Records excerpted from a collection
((

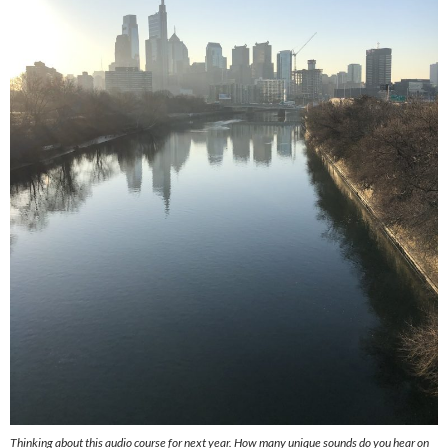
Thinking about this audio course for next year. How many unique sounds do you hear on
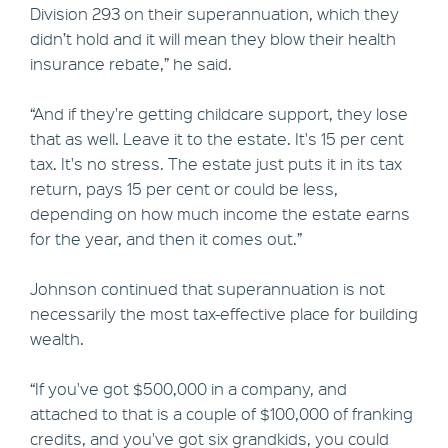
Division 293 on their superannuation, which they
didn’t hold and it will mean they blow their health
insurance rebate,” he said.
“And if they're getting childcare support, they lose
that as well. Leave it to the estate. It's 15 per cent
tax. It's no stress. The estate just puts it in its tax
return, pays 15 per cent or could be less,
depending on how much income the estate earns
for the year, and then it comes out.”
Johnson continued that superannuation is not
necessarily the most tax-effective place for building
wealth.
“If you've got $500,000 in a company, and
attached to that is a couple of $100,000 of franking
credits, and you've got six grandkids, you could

))
((

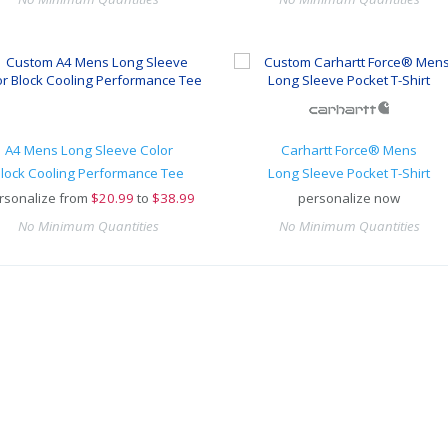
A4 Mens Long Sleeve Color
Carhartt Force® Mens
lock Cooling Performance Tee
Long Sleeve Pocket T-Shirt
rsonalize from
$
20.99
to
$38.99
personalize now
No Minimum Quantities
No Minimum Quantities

))

Both end lines included, restate word for word the lines above from the line with "a company, and" to the line with "credits, and you've", and nothing else.

▶ **Solution to this exercise**
“If you've got $500,000 in a company, and
attached to that is a couple of $100,000 of franking
credits, and you've got six grandkids, you could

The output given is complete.